During the same interview on Cuomo, Todd claimed to have witnessed unsanitary conditions involving animals.
"You've got rats, you've got squirrels in the storage facility where the food is," he alleged. "They just covered it up with plastic and then tore the ceiling out because of all the black mold and found a dead cat in the ceiling, and it dropped down on the top of the food."
PEOPLE reached out to the Pensacola Federal Prison Camp for comment at the time of Todd's comments.
Savannah shared a letter from her mother on an April 2024 episode of her Unlocked podcast, which detailed Julie's first holiday season in prison.
"I decided to cook for Thanksgiving," Julie wrote in the letter, dated November 23. "I fought against it but I decided to do it."
Julie explained that about 10 of the prisoners ate together and some of the women made desserts. Julie decided to make chicken and stuffing casseroles.

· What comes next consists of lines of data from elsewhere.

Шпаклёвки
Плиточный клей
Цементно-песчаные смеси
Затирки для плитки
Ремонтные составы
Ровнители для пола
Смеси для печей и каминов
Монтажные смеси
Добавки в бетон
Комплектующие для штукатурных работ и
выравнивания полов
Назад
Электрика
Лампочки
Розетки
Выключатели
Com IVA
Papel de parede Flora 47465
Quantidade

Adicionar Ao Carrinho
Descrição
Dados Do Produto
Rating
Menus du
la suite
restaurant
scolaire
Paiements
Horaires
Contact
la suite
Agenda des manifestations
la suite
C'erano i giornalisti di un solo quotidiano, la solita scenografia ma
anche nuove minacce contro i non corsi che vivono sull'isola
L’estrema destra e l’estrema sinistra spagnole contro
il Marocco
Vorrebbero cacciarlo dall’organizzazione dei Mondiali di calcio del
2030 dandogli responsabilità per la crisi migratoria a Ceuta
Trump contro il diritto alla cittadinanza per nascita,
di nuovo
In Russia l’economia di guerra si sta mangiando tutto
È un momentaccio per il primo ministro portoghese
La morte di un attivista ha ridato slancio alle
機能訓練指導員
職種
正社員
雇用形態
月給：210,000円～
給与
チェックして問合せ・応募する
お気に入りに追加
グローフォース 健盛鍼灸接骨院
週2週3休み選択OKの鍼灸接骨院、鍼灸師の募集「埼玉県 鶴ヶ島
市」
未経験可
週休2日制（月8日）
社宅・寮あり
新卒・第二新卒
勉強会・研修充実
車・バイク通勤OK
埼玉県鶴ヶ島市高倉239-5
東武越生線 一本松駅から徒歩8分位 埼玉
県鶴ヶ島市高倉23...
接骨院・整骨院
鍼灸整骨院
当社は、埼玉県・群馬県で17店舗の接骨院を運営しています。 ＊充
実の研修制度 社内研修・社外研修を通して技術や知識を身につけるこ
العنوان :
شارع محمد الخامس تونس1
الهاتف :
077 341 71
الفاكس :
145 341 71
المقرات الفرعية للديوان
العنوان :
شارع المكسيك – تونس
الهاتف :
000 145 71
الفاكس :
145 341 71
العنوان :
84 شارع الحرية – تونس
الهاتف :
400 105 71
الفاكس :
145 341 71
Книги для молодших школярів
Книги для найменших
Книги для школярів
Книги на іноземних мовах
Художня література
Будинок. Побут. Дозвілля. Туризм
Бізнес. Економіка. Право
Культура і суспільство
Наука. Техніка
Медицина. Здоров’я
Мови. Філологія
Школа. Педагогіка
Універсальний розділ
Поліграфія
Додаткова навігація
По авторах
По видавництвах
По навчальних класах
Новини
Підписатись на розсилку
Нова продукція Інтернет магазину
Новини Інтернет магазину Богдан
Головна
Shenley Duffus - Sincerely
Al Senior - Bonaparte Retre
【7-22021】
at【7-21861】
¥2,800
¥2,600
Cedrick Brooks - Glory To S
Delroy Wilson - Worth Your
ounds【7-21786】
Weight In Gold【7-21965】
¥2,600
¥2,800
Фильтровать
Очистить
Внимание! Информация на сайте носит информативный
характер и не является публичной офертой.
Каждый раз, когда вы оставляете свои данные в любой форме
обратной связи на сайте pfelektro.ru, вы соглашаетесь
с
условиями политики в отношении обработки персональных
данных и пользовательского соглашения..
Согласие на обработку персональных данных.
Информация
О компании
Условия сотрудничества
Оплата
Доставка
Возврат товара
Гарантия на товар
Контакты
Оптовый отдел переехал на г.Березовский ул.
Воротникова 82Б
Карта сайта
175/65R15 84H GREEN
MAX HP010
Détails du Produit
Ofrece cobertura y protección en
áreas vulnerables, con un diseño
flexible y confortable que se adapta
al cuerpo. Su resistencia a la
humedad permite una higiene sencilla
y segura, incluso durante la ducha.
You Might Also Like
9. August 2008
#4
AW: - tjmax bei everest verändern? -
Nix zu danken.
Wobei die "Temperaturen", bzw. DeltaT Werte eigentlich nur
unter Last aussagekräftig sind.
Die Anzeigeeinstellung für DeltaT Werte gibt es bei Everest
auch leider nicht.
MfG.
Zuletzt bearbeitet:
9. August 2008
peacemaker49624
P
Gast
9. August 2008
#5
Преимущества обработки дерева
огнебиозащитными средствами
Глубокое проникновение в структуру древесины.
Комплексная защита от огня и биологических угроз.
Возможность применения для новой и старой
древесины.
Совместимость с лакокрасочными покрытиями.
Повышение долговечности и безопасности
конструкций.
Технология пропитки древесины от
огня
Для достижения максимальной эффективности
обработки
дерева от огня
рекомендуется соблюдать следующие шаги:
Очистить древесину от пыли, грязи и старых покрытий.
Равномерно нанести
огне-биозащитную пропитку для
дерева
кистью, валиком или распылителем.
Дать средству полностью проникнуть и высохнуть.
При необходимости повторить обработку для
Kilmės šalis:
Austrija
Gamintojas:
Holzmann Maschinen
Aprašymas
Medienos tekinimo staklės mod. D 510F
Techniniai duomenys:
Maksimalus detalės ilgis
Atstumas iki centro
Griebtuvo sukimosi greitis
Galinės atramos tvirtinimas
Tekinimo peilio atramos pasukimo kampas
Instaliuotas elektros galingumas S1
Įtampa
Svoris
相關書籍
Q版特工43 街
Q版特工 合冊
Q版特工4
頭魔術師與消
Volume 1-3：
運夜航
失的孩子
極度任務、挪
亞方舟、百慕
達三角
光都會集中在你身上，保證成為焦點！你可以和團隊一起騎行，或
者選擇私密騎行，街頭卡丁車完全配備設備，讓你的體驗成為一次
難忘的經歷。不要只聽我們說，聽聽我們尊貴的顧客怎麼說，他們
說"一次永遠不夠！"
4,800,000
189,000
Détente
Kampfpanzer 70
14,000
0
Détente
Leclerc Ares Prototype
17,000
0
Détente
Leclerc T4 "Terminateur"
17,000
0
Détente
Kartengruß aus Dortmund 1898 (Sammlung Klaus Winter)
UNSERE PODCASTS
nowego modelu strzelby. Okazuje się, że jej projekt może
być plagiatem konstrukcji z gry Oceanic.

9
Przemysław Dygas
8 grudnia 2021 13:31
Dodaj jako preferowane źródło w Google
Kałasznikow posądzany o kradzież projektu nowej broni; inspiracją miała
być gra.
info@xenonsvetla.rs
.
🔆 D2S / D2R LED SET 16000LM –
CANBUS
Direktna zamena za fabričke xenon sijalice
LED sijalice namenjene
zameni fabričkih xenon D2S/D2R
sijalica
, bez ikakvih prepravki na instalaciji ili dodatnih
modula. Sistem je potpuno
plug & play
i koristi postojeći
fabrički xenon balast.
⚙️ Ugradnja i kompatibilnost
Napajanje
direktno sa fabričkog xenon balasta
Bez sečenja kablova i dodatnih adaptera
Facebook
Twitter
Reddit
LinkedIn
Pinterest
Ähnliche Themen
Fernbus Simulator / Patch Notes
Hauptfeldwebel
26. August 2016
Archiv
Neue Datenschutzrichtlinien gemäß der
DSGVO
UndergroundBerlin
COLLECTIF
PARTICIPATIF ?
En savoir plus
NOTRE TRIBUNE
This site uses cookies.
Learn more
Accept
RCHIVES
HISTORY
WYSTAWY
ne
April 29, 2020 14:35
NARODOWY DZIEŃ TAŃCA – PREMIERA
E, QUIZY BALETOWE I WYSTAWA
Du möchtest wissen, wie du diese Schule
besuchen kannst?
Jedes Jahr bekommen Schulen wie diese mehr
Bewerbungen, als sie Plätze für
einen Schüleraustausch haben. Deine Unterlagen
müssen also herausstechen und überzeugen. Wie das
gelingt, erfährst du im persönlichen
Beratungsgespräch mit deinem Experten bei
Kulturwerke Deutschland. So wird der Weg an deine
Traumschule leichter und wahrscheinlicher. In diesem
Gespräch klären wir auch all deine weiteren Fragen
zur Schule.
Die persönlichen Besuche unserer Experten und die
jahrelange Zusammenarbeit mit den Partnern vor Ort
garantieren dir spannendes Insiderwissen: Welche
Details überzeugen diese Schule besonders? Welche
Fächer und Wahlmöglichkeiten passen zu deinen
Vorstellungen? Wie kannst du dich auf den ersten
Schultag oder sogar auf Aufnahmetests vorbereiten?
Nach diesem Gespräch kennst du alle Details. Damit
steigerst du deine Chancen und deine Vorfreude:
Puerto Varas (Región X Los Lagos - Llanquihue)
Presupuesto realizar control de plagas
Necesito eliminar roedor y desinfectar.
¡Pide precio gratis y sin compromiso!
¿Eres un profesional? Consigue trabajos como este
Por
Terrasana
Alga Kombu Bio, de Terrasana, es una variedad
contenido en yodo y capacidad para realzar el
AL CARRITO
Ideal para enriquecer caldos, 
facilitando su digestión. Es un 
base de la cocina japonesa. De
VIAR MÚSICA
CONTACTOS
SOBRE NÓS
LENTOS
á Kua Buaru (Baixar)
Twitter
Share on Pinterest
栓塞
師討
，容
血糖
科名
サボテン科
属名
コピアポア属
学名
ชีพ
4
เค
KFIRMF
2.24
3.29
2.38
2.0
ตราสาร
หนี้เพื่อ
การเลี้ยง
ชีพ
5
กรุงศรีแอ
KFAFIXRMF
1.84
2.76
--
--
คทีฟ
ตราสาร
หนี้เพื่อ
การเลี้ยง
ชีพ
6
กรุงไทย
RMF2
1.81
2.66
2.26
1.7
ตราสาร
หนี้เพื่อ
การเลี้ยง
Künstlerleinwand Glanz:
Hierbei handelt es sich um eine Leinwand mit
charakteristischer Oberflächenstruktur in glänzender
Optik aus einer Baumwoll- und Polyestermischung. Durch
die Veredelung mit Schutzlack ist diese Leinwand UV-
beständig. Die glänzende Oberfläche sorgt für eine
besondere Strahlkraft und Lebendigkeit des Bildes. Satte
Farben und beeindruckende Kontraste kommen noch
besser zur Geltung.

"It doesn't sound like much but cooking anything in here is a chore," Julie wrote.
Julie went on, "Cooking is done on radiators in the winter and with hot water and a small Rubbermaid orange cooler in the summer. There's no refrigerator, no knives, no staples other than a few spices from commissary. We made the best of it though and just sitting around a table was nice."
"There really are some great women in here. We are all so different; however prison unites you in a way," she added.
"I made it through another holiday. Christmas is next and I'm not looking forward to it," Julie concluded the letter.